■ INSTRUCTIONS FOR THE TASK ■
Reply with one number: the count of lines in the records below that hold "информация".

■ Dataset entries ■
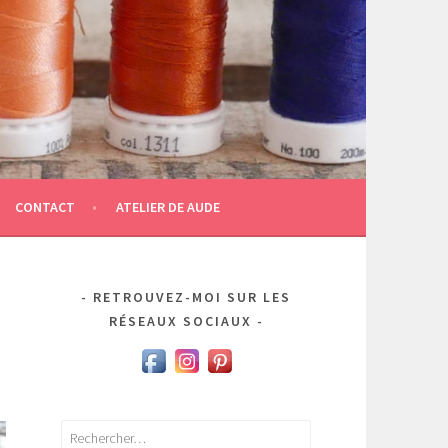
CONTACT
ATELIER DE AUDE
RETROUVEZ-MOI SUR LES
RÉSEAUX SOCIAUX
Rechercher :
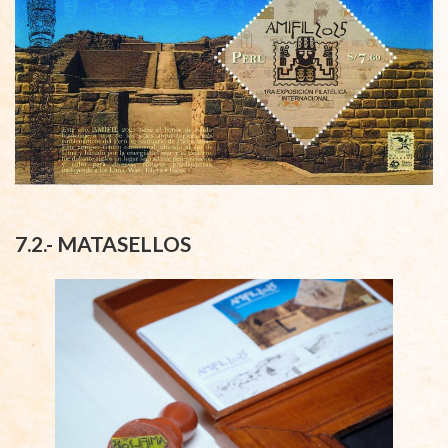
7.2.- MATASELLOS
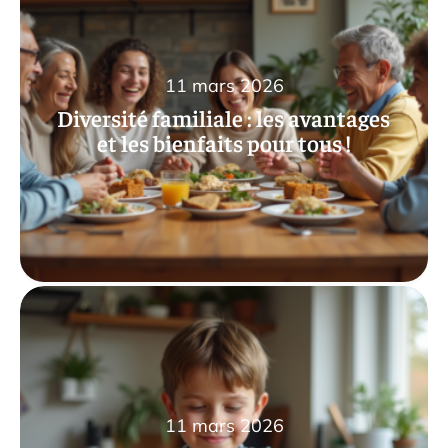
11 mars 2026
Diversité familiale : les avantages
et les bienfaits pour tous !
11 mars 2026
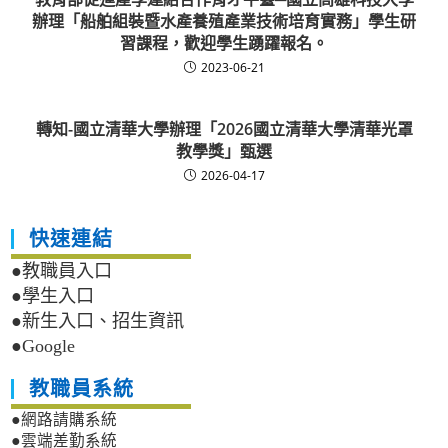
辦理「船舶組裝暨水產養殖產業技術培育實務」學生研
習課程，歡迎學生踴躍報名。
2023-06-21
轉知-國立清華大學辦理「2026國立清華大學清華光罩
教學獎」甄選
2026-04-17
快速連結
●教職員入口
●學生入口
●新生入口、招生資訊
●Google
教職員系統
●網路請購系統
●雲端差勤系統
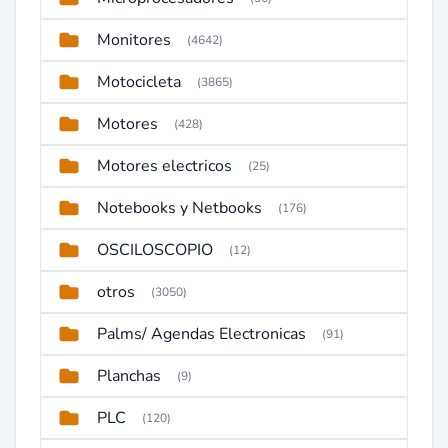
Monitores
(4642)
Motocicleta
(3865)
Motores
(428)
Motores electricos
(25)
Notebooks y Netbooks
(176)
OSCILOSCOPIO
(12)
otros
(3050)
Palms/ Agendas Electronicas
(91)
Planchas
(9)
PLC
(120)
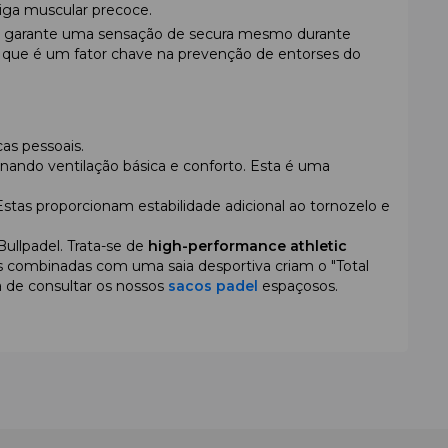
diga muscular precoce.
garante uma sensação de secura mesmo durante
do, que é um fator chave na prevenção de entorses do
as pessoais.
cionando ventilação básica e conforto. Esta é uma
Estas proporcionam estabilidade adicional ao tornozelo e
ullpadel. Trata-se de
high-performance athletic
 combinadas com uma saia desportiva criam o "Total
 de consultar os nossos
sacos padel
espaçosos.
 ou visite a nossa loja em Portugal para uma prova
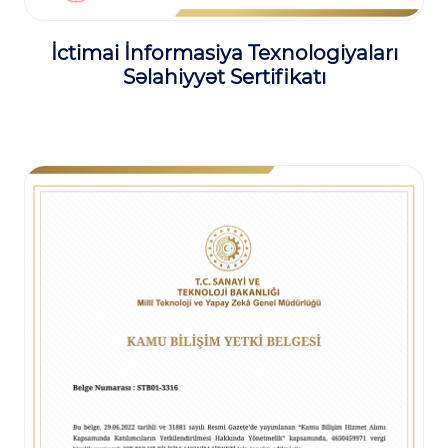
İctimai İnformasiya Texnologiyaları
Səlahiyyət Sertifikatı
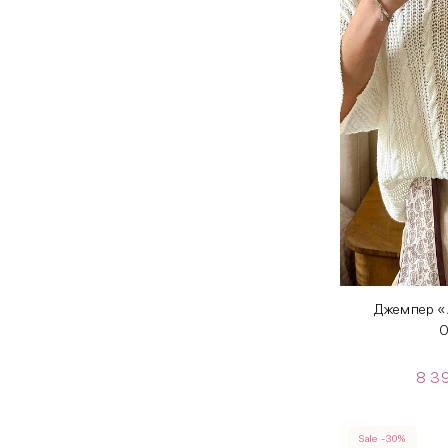
Джемпер «
O
8 3
Sale -30%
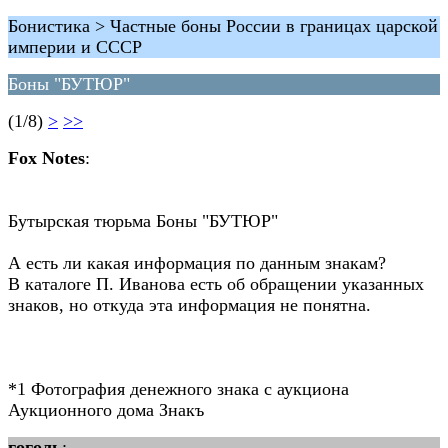
Бонистика > Частные боны России в границах царской
империи и СССР
Боны "БУТЮР"
(1/8)
>
>>
Fox Notes
:
Бутырская тюрьма Боны "БУТЮР"
А есть ли какая информация по данным знакам?
В каталоге П. Иванова есть об обращении указанных
знаков, но откуда эта информация не понятна.
*1 Фотография денежного знака с аукциона
Аукционного дома Знакъ
гоголь
:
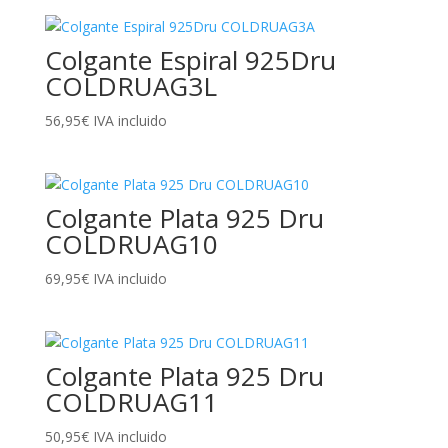
Colgante Espiral 925Dru
COLDRUAG3L
56,95
€
IVA incluido
Colgante Plata 925 Dru
COLDRUAG10
69,95
€
IVA incluido
Colgante Plata 925 Dru
COLDRUAG11
50,95
€
IVA incluido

■ TASK RESPONSE ■
2